ACL Execution Provider

The ACL Execution Provider enables accelerated performance on Arm®-based CPUs through Arm Compute Library.

Build

For build instructions, please see the build page.

Usage

C/C++

Ort::Env env = Ort::Env{ORT_LOGGING_LEVEL_ERROR, "Default"};
Ort::SessionOptions sf;
bool enable_fast_math = true;
Ort::ThrowOnError(OrtSessionOptionsAppendExecutionProvider_ACL(sf, enable_fast_math));

The C API details are here.

Python

import onnxruntime

providers = [("ACLExecutionProvider", {"enable_fast_math": "true"})]
sess = onnxruntime.InferenceSession("model.onnx", providers=providers)

Performance Tuning

Arm Compute Library has a fast math mode that can increase performance with some potential decrease in accuracy for MatMul and Conv operators. It is disabled by default.

When using onnxruntime_perf_test, use the flag -e acl to enable the ACL Execution Provider. You can additionally use -i 'enable_fast_math|true' to enable fast math.

Arm Compute Library uses the ONNX Runtime intra-operator thread pool when running via the execution provider.

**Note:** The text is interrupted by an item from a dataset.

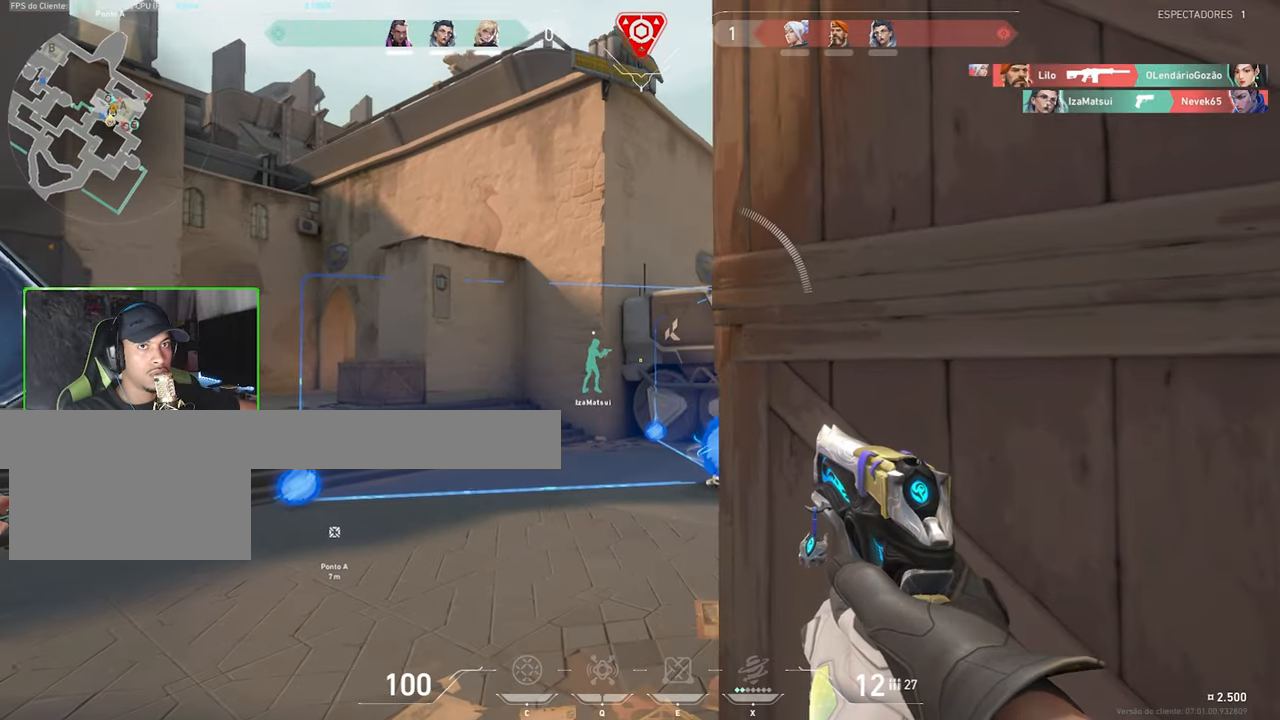
{"keys": ["d", "shift"], "mouse": [], "mouse_move": "left", "events": []}
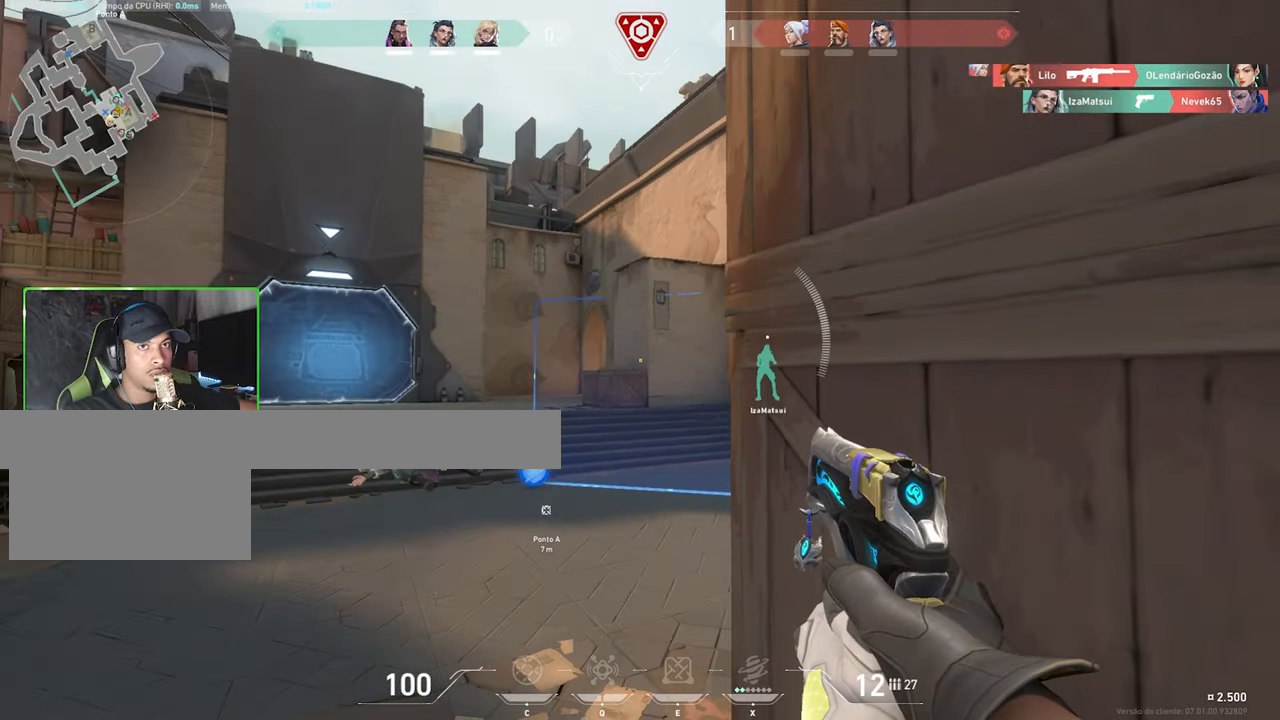
{"keys": ["d", "shift"], "mouse": [], "mouse_move": "still", "events": [[266, "d", "up"], [316, "a", "down"], [416, "a", "up"], [416, "d", "down"]]}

You can control the size of this thread pool using the -x option.

Supported Operators

Operator Supported types
AveragePool float
BatchNormalization float
Concat float
Conv float, float16
FusedConv float
FusedMatMul float, float16
Gemm float
GlobalAveragePool float
GlobalMaxPool float
MatMul float, float16
MatMulIntegerToFloat uint8, int8, uint8+int8
MaxPool float
NhwcConv float
Relu float
QLinearConv uint8, int8, uint8+int8